Interrogé par Causeur en septembre 2015 sur la possible « relation entre le déclin de la lecture chez les jeunes et un certain ensauvagement de l’individu contemporain », le philosophe Peter Sloterdijk nous donne un indice : « Le djihad, c’est une sorte d’intrusion de la bande dessinée dans la biographie classique. Autrefois, la lecture rendait les individus capables de mener une vie qui ressemble à un livre. L’individu, c’est l’animal autobiographique. Aujourd’hui, la bande dessinée martiale est en train de saper l’ancienne culture autobiographique, avec, dans le cas du djihad, la promesse d’une mort précoce comme supplément d’âme. »
Autrement dit, l’avènement de la culture occidentale va de pair avec le désir individuel de faire quelque chose de sa vie. Des individus qui proviennent d’une culture où la communauté (Oumma) tend à prendre plus d’importance que l’individu, plongés dans une culture où la réussite individuelle est primordiale, peuvent opérer un court-circuit sinistre en essayant d’exister non par leur vie, mais par leur mort. Mohamed Merah, dont le seul accomplissement fut de se faire abattre après avoir assassiné huit enfants et adultes, est pourtant une star des banlieues.
L’objectif suprême de ces truands-djihadistes serait de se faire un nom.

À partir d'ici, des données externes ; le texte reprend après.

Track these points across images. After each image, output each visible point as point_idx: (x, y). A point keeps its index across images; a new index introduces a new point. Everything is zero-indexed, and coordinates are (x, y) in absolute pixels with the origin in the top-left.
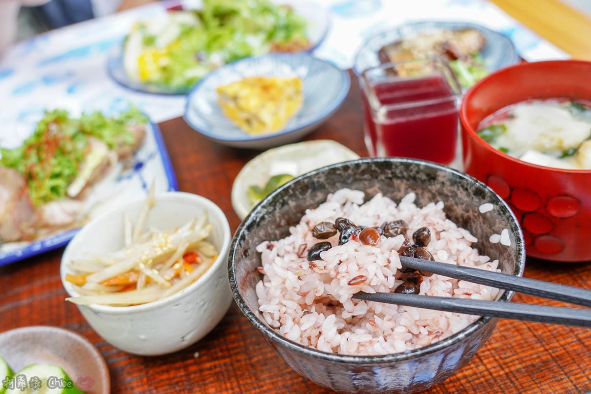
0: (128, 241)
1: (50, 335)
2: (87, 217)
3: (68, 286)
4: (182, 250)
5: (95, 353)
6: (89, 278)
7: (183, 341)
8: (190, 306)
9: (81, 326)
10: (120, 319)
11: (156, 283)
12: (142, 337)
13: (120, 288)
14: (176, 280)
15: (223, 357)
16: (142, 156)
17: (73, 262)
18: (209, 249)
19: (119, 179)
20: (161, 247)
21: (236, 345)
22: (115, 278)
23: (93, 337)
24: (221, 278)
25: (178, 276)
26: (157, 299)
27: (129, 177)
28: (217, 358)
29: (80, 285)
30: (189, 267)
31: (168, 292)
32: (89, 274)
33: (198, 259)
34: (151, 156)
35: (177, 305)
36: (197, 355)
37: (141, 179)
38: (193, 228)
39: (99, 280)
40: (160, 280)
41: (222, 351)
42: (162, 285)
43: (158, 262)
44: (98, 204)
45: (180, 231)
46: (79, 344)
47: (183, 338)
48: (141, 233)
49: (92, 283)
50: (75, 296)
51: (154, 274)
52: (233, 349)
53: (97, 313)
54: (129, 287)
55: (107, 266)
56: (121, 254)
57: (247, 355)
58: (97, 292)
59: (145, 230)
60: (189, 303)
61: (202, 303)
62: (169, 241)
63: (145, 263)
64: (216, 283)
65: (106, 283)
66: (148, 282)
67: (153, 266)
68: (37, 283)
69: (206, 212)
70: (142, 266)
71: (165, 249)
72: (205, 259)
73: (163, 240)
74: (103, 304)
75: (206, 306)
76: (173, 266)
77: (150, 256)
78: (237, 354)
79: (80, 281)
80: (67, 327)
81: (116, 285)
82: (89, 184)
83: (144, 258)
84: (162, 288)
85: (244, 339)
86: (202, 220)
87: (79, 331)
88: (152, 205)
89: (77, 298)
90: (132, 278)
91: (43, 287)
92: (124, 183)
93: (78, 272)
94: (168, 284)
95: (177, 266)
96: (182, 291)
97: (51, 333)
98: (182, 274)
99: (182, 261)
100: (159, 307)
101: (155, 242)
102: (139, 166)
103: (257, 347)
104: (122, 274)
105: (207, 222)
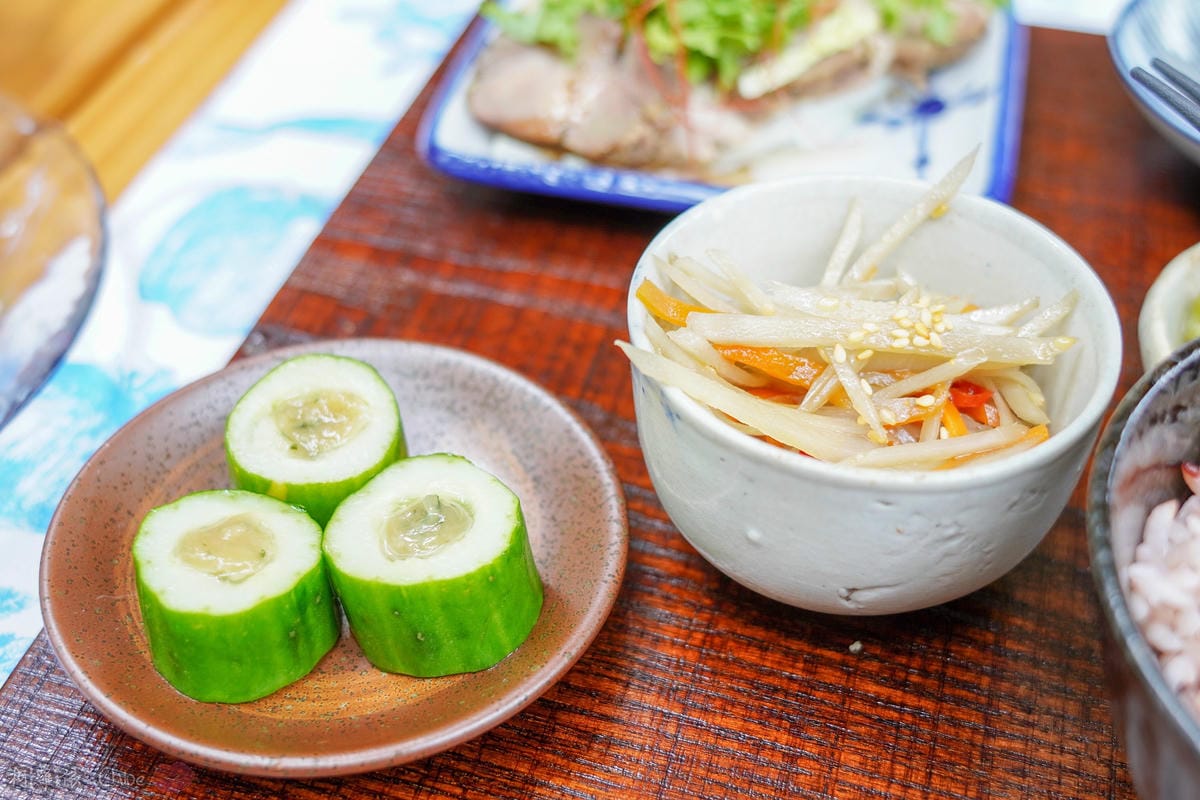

Comme leurs cursus ne leur permet pas de devenir artistes ou savants, et que la carrière de truand mène à une impasse existentielle (où l’on passe plus de temps en prison qu’en liberté), ils se jettent dans l’horreur, comme Erostrate qui incendia le temple d’Ephèse dans le seul but que l’on retienne son nom.
Cette quête de notoriété est d’autant plus pathétique que dès qu’on cite les noms d’un groupe d’islamistes – avec leurs pseudonymes – tout le monde s’y perd et personne ne les retient. Ceci pour des raisons démographiques et phonétiques. Leur communauté est minoritaire et les sonorités de leur nom restent inhabituelles.
Le problème s’aggrave d’un facteur sociologique. La plupart portent des prénoms et des noms arabes, alors que d’autres immigrés se sont empressés de donner à leurs enfants des prénoms locaux. Le prénom peut-être une forme de compromis culturel. Finkielkraut porte « un nom à coucher dehors », comme il le dit lui-même, mais son prénom Alain a certainement contribué à son intégration. A l’opposé, les prénoms arabes sont à peu près aussi contributifs pour l’intégration qu’un voile sur la tête. Cet obstacle s’ajoute à tous ceux que rencontrent les enfants d’immigrés.
Le problème fondamental est sans doute de ne pouvoir être reconnus par leur culture d’origine, qui ne reconnaît pas pleinement la valeur de l’individu – qui se doit d’être d’abord soumis –, tout en ne pouvant se faire reconnaître par une culture qu’ils rejettent. Il n’est dès lors pas étonnant qu’au-delà du suicide égoïste ou du suicide altruiste, définis par Durkheim, nos djihadistes de banlieue aient découvert le suicide haineux.
Empressons-nous d’oublier leurs visages et leurs noms.